[WHAT TO DO] Copy out the full listing that comes next, exactly.

[SOURCE DATA]
^^^^
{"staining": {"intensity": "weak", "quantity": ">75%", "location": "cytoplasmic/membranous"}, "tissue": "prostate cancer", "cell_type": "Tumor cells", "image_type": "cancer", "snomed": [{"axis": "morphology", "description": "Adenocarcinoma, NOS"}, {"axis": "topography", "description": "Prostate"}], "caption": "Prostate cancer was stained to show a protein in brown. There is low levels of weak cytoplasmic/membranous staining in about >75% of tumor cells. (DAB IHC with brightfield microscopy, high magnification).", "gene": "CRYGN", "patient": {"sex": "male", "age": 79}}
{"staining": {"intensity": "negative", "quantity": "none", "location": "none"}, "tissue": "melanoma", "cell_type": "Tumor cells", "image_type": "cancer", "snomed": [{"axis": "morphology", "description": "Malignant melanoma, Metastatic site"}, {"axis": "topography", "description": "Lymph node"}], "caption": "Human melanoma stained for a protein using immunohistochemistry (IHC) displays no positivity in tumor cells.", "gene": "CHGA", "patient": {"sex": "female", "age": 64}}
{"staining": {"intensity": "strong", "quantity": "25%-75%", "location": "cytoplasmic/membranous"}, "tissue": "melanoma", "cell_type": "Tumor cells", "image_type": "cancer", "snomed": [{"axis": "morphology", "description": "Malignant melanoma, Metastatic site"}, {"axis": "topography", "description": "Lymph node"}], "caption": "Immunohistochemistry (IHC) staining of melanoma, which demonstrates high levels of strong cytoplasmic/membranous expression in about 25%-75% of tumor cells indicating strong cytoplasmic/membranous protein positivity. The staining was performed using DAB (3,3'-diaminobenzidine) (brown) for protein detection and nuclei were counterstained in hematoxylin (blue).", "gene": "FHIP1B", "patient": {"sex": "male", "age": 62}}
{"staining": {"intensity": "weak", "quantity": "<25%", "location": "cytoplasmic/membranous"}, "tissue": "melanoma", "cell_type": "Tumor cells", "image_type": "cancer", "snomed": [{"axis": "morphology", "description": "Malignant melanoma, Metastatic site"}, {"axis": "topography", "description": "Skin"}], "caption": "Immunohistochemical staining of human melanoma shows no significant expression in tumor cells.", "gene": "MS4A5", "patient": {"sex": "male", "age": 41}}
^^^^
[SOLUTION]
{"staining": {"intensity": "weak", "quantity": ">75%", "location": "cytoplasmic/membranous"}, "tissue": "prostate cancer", "cell_type": "Tumor cells", "image_type": "cancer", "snomed": [{"axis": "morphology", "description": "Adenocarcinoma, NOS"}, {"axis": "topography", "description": "Prostate"}], "caption": "Prostate cancer was stained to show a protein in brown. There is low levels of weak cytoplasmic/membranous staining in about >75% of tumor cells. (DAB IHC with brightfield microscopy, high magnification).", "gene": "CRYGN", "patient": {"sex": "male", "age": 79}}
{"staining": {"intensity": "negative", "quantity": "none", "location": "none"}, "tissue": "melanoma", "cell_type": "Tumor cells", "image_type": "cancer", "snomed": [{"axis": "morphology", "description": "Malignant melanoma, Metastatic site"}, {"axis": "topography", "description": "Lymph node"}], "caption": "Human melanoma stained for a protein using immunohistochemistry (IHC) displays no positivity in tumor cells.", "gene": "CHGA", "patient": {"sex": "female", "age": 64}}
{"staining": {"intensity": "strong", "quantity": "25%-75%", "location": "cytoplasmic/membranous"}, "tissue": "melanoma", "cell_type": "Tumor cells", "image_type": "cancer", "snomed": [{"axis": "morphology", "description": "Malignant melanoma, Metastatic site"}, {"axis": "topography", "description": "Lymph node"}], "caption": "Immunohistochemistry (IHC) staining of melanoma, which demonstrates high levels of strong cytoplasmic/membranous expression in about 25%-75% of tumor cells indicating strong cytoplasmic/membranous protein positivity. The staining was performed using DAB (3,3'-diaminobenzidine) (brown) for protein detection and nuclei were counterstained in hematoxylin (blue).", "gene": "FHIP1B", "patient": {"sex": "male", "age": 62}}
{"staining": {"intensity": "weak", "quantity": "<25%", "location": "cytoplasmic/membranous"}, "tissue": "melanoma", "cell_type": "Tumor cells", "image_type": "cancer", "snomed": [{"axis": "morphology", "description": "Malignant melanoma, Metastatic site"}, {"axis": "topography", "description": "Skin"}], "caption": "Immunohistochemical staining of human melanoma shows no significant expression in tumor cells.", "gene": "MS4A5", "patient": {"sex": "male", "age": 41}}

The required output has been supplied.